Mixed reaction to Ojibwe fishing protest from outdoors groupsby Tom Robertson, Minnesota Public Radio
Bemidji, Minn. — There's mixed reaction from Minnesota outdoors groups on plans by some northern Ojibwe band members to assert hunting and fishing rights they believe are guaranteed by a treaty from the mid-1800s.
Some members of the White Earth and Leech Lake bands say they plan to break state law by fishing for walleye prior to the May 15 season opener.
Some sporting groups aren't happy with the latest effort by Ojibwe band members to reclaim fishing and hunting rights off their reservations.
Mark Johnson, executive director of the Minnesota Deer Hunters Association, says he worries that allowing hunting and fishing outside of regulations established by the Department of Natural Resources could be harmful to fish and wildlife resources.
Johnson is also concerned that allowing special rights for one group of people would be difficult to manage.
"There just comes a time when we all need to live and work and recreate together. No white, red, black, tan divisions," Johnson said. "Times are changing and times change reality ... and we get more people and we get less public space and we get a higher responsibility because of those things to work together."
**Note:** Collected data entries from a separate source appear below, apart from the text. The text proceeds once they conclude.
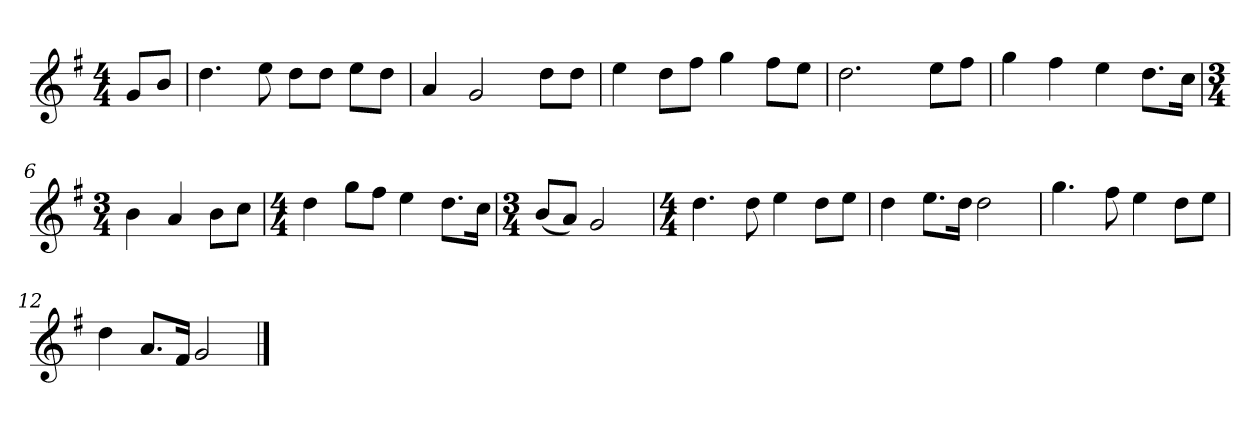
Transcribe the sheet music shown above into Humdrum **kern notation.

**kern
*part1
*staff1
*k[f#]
*M4/4
*MM120
=
8gL
8bJ
=1
4.dd
8ee
8ddL
8ddJ
8eeL
8ddJ
=2
4a
2g
8ddL
8ddJ
=3
4ee
8ddL
8ff#J
4gg
8ff#L
8eeJ
=4
2.dd
8eeL
8ff#J
=5
4gg
4ff#
4ee
8.ddL
16ccJk
=6
*M3/4
4b
4a
8bL
8ccJ
=7
*M4/4
4dd
8ggL
8ff#J
4ee
8.ddL
16ccJk
=8
*M3/4
(8bL
8aJ)
2g
=9
*M4/4
4.dd
8dd
4ee
8ddL
8eeJ
=10
4dd
8.eeL
16ddJk
2dd
=11
4.gg
8ff#
4ee
8ddL
8eeJ
=12
4dd
8.aL
16f#Jk
2g
==
*-
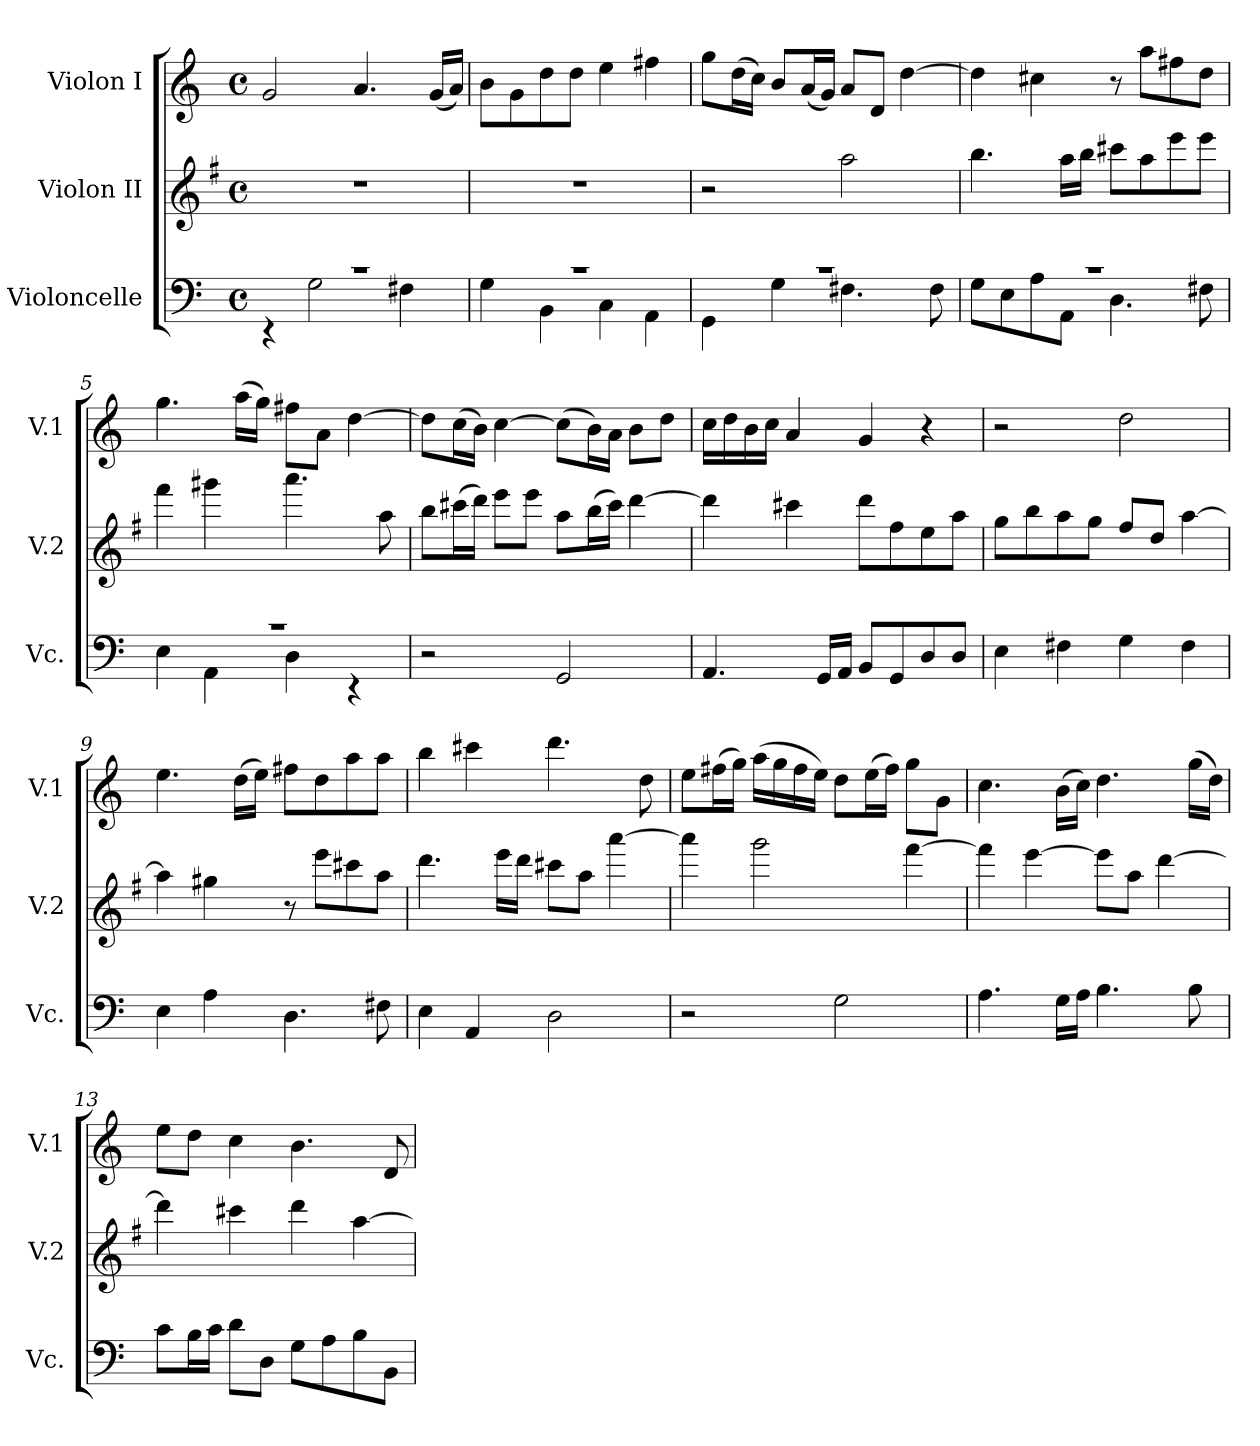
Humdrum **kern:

**kern	**kern	**kern
*part3	*part2	*part1
*staff3	*staff2	*staff1
*I"Violoncelle	*I"Violon II	*I"Violon I
*I'Vc.	*I'V.2	*I'V.1
*clefF4	*clefG2	*clefG2
*	*ITrd4c7	*
*k[]	*k[]	*k[]
*C:	*C:	*C:
*M4/4	*M4/4	*M4/4
*met(c)	*met(c)	*met(c)
=1	=1	=1
*^	*	*
1rc	4rEE	1r	2g/
.	2G\	.	.
.	.	.	4.a/
.	4F#X\	.	.
.	.	.	(16g/LL
.	.	.	16a/JJ)
=2	=2	=2	=2
1rc	4G\	1r	8b\L
.	.	.	8g\
.	4BB\	.	8dd\
.	.	.	8dd\J
.	4C\	.	4ee\
.	4AA\	.	4ff#X\
=3	=3	=3	=3
1rc	4GG\	2r	8gg\L
.	.	.	(16dd\L
.	.	.	16cc\JJ)
.	4G\	.	8b/L
.	.	.	(16a/L
.	.	.	16g/JJ)
.	4.F#X\	2dd\	8a/L
.	.	.	8d/J
.	.	.	[4dd\
.	8F#\	.	.
=4	=4	=4	=4
1rc	8G\L	4.ee\	4dd\]
.	8E\	.	.
.	8A\	.	4cc#X\
.	8AA\J	16dd\LL	.
.	.	16ee\JJ	.
.	4.D\	8ff#X\L	8r
.	.	8dd\	8aa\L
.	.	8aa\	8ff#X\
.	8F#X\	8aa\J	8dd\J
=5	=5	=5	=5
1rc	4E\	4bb\	4.gg\
.	4AA\	4ccc#X\	.
.	.	.	(16aa\LL
.	.	.	16gg\JJ)
.	4D\	4.ddd\	8ff#X\L
.	.	.	8a\J
.	4rEE	.	[4dd\
.	.	8dd\	.
*v	*v	*	*
!!LO:LB:g=z
=6	=6	=6
2r	8ee\L	8dd\L]
.	(16ff#X\L	(16cc\L
.	16gg\JJ)	16b\JJ)
.	8aa\L	[4cc\
.	8aa\J	.
2GG/	8dd\L	(8cc\L]
.	(16ee\L	16b\L)
.	16ff#\JJ)	16a\JJ
.	[4gg\	8b\L
.	.	8dd\J
=7	=7	=7
4.AA/	4gg\]	16cc\LL
.	.	16dd\
.	.	16b\
.	.	16cc\JJ
.	4ff#X\	4a/
16GG/LL	.	.
16AA/JJ	.	.
8BB/L	8gg\L	4g/
8GG/	8b\	.
8D/	8a\	4r
8D/J	8dd\J	.
=8	=8	=8
4E\	8cc\L	2r
.	8ee\	.
4F#X\	8dd\	.
.	8cc\J	.
4G\	8b/L	2dd\
.	8g/J	.
4F#\	[4dd\	.
=9	=9	=9
4E\	4dd\]	4.ee\
4A\	4cc#X\	.
.	.	(16dd\LL
.	.	16ee\JJ)
4.D\	8r	8ff#X\L
.	8aa\L	8dd\
.	8ff#X\	8aa\
8F#X\	8dd\J	8aa\J
=10	=10	=10
4E\	4.gg\	4bb\
4AA/	.	4ccc#X\
.	16aa\LL	.
.	16gg\JJ	.
2D\	8ff#X\L	4.ddd\
.	8dd\J	.
.	[4ddd\	.
.	.	8dd\
!!LO:LB:g=z
=11	=11	=11
2r	4ddd\]	8ee\L
.	.	(16ff#X\L
.	.	16gg\JJ)
.	2ccc\	(16aa\LL
.	.	16gg\
.	.	16ff#\
.	.	16ee\JJ)
2G\	.	8dd\L
.	.	(16ee\L
.	.	16ff#\JJ)
.	[4bb\	8gg\L
.	.	8g\J
=12	=12	=12
4.A\	4bb\]	4.cc\
.	[4aa\	.
16G\LL	.	(16b\LL
16A\JJ	.	16cc\JJ)
4.B\	8aa\L]	4.dd\
.	8dd\J	.
.	[4gg\	.
8B\	.	(16gg\LL
.	.	16dd\JJ)
=13	=13	=13
8c\L	4gg\]	8ee\L
16B\L	.	8dd\J
16c\JJ	.	.
8d\L	4ff#X\	4cc\
8D\J	.	.
8G\L	4gg\	4.b\
8A\	.	.
8B\	[4dd\	.
8BB\J	.	8d/
=	=	=
*-	*-	*-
The White Earth and Leech Lake bands have been working on a set of draft regulations that tribal members hunting or fishing off reservation would have to follow. Tribal leaders haven't voted on the plans, nor do they support plans by some band members to fish prior to the walleye opener.
Vern Wagner is vice president of the Minnesota group Anglers for Habitat, though Wagner says he doesn't speak for the organization. He says he thinks the state should honor treaties between the U.S. government and the Ojibwe.
"I'm sure I'm not the typical fisherman who thinks that everybody should follow the DNR rules," Wagner said. "I believe that if somebody is wanting to practice a cultural way of angling, I think there should be some room for it. From what I can tell, they're trying to use fishing as a way to reconnect with something that I suspect they feel is missing in their life."
Wagner says that since a fishing license is only about $17, he doesn't think allowing Ojibwe band members to exercise their treaty rights would be much of a burden on the state. And, Wagner says, since the numbers of Minnesotans who fish is on the decline, he's happy to see more people taking an interest, no matter who they are.
Band members are calling the treaty rights demonstration "The Great Anishinaabe Fish-Off." They say they haven't decided when or where the pre-opener fishing event will happen, but that it would likely be on several lakes on May 14. Organizers say they'll notify the DNR of their intentions beforehand.
DNR officials say they'll be prepared for whatever happens. Mike Carroll is the agency's northwest regional director. Carroll says he hasn't heard from anyone yet.
"We're just waiting. We will treat this at this point in time as any normal fishing opener and we will respectfully and equally enforce the game and fish laws of the state of Minnesota, so that's where we are," he said.
Organizers of the Great Anishinaabe Fish-Off say their goal is for band members to receive citations for fishing out of season, and then to challenge the citations in court.